The devil is in the detail. While it can be debated to what extent knee-jerk responses make sense, the Polish government simply had no time to introduce structural solutions that would reduce high energy prices. It is a mystery why the government agrees to constantly raise energy prices only to then give away money in the form of favorsidies. Numerous experts point out that the coal allowance contains a fundamental injustice because it favors some households while bypassing others which are set to suffer equally from increases in energy prices.

To sidestep these accusations, the government has fallen into a spiral of spending, providing relief for more and more energy consumer groups, although the coal allowance remains a way of supporting the most troubled households. The injustice can be clearly seen through the example of the southeastern Małopolska region: from January 2023 an anti-smog resolution is to come into force, eliminating non-class boilers from the market (although it remains to be seen whether it will start – the local government looks likely to delay its kickoff date). Also, if someone has replaced a non-class boiler with a heat pump, they will not get support. There is also no differentiation in terms of income: regardless of whether the owners of the pellet stove are wealthy or live from hand to mouth, the law will offer financial support.

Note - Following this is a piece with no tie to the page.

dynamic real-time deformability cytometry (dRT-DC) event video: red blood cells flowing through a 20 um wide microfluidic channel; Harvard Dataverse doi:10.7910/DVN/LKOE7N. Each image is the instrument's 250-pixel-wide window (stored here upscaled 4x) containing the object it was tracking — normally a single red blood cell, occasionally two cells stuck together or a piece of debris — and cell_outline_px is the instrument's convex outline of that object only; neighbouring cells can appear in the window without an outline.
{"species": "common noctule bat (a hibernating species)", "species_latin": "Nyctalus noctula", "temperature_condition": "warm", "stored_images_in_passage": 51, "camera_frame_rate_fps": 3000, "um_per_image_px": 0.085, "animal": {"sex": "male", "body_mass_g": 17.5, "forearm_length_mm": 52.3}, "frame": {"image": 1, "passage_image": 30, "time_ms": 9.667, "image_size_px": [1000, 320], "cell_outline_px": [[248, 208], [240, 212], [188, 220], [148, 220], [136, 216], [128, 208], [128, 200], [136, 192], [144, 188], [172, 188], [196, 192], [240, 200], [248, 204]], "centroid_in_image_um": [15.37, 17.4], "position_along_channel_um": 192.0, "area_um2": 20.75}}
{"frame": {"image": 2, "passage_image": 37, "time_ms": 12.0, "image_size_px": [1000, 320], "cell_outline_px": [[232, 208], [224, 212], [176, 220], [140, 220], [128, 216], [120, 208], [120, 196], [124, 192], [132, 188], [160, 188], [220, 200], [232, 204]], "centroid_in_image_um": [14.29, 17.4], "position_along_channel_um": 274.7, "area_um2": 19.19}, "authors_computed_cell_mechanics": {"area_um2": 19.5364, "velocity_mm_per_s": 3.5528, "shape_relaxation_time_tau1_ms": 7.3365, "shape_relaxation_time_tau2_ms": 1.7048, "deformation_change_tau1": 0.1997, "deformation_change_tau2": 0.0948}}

In this way, the government supports and favors households that are responsible for air pollution. According to estimates, at least 3 million households with coal boilers will receive the allowance – the majority of them are non-class installations, which, given their environmental impact,  should be done away with as soon as possible.

However, it may turn out that the coal allowance will not be used to buy coal anyway. At the beginning of the heating season, there was too little of the raw material available. Some households do not have fuel for the entire heating season, and coal subscriptions and multi-day queues to points of sale already resemble a situation unseen since the fall of communism; widespread shortages and ice-cold apartments.


Michał Olszewski (born 1977) – journalist, reporter, writer. For more than twelve years he worked for Gazeta Wyborcza and Tygodnik Powszechny, where he concentrated mostly on environmental issues. He is engaged in a Krakow-based campaign against air pollution.